Cube the butter and In a small sauce pan, heat the butter on medium heat. The goal is to brown the butter, not burn it, so stir periodically and keep an eye on it. It should take 3-7 minutes, but it could take longer. Remove from heat when the milk solids in the melted butter turn a light brown. Set aside your brown butter to cool.

In a bowl, whisk the flour, salt, and baking soda together very well. If you don’t, you could end up with baking soda “land mines” in your cookies and you don’t want that. Trust me. 

Using a stand mixer or hand mixer and in a separate mixing bowl, mix both sugars, miso, vanilla, and butter. After those ingredients are incorporated, mix the eggs in one at a time on medium until the batter looks like caramel. 

Reduce the speed to low and gradually add the dry ingredients (flour, salt, making soda mixture) until they are just incorporated.

Fold the chocolate into the dough.

On a baking sheet, scoop balls of cookie dough, about the size of a golf ball or ping pong ball, and place them about an inch apart. You likely won’t fill the tray with all of the dough, so refrigerate the remaining dough and place the tray of prepared cookie dough in the freezer to chill for a few minutes. 

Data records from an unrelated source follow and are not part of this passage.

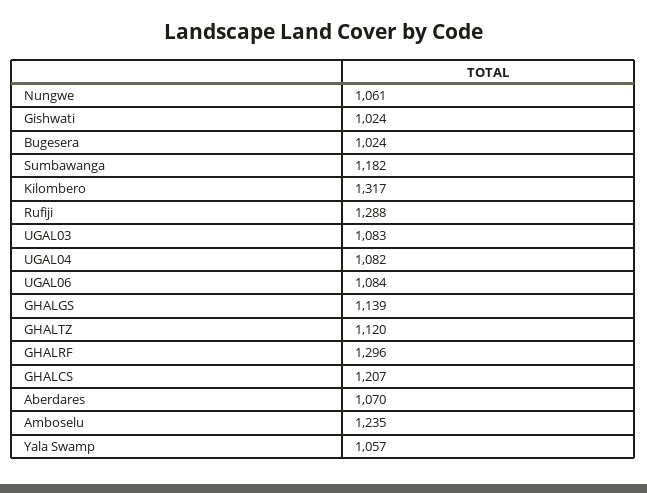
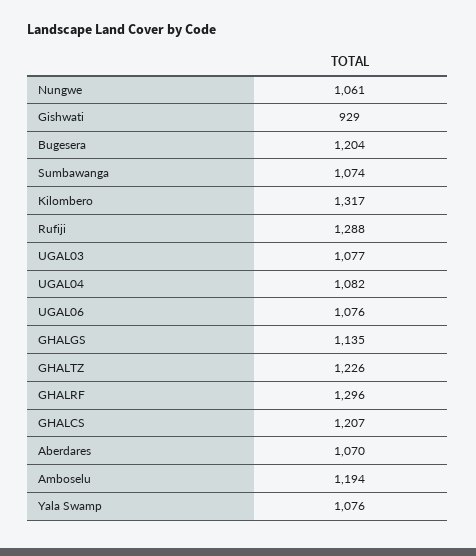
  {
    "Nungwe": 1061,
-   "Gishwati": 1024,
+   "Gishwati": 929,
-   "Bugesera": 1024,
+   "Bugesera": 1204,
-   "Sumbawanga": 1182,
+   "Sumbawanga": 1074,
    "Kilombero": 1317,
    "Rufiji": 1288,
-   "UGAL03": 1083,
+   "UGAL03": 1077,
    "UGAL04": 1082,
-   "UGAL06": 1084,
+   "UGAL06": 1076,
-   "GHALGS": 1139,
+   "GHALGS": 1135,
-   "GHALTZ": 1120,
+   "GHALTZ": 1226,
    "GHALRF": 1296,
    "GHALCS": 1207,
    "Aberdares": 1070,
-   "Amboselu": 1235,
+   "Amboselu": 1194,
-   "Yala Swamp": 1057
+   "Yala Swamp": 1076
  }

Meanwhile, set your oven to preheat to 375 degrees F. Once preheated, remove the tray of cookie dough balls from the freezer and place in the oven for 12 minutes. After baking for 12 minutes, check to see if the cookies have browned any. If you notice browning, pull them out of the oven and let them cool on the tray for about two minutes. Then transfer with a spatula to a cooling rack. The cookies will be really soft, like fall apart soft, when they come out of the oven, but they will harden as they cool to create a really nice soft cookie. Repeat the steps with the remaining dough. The dough will refrigerate well for up to a few days if you want to wait to bake the rest later.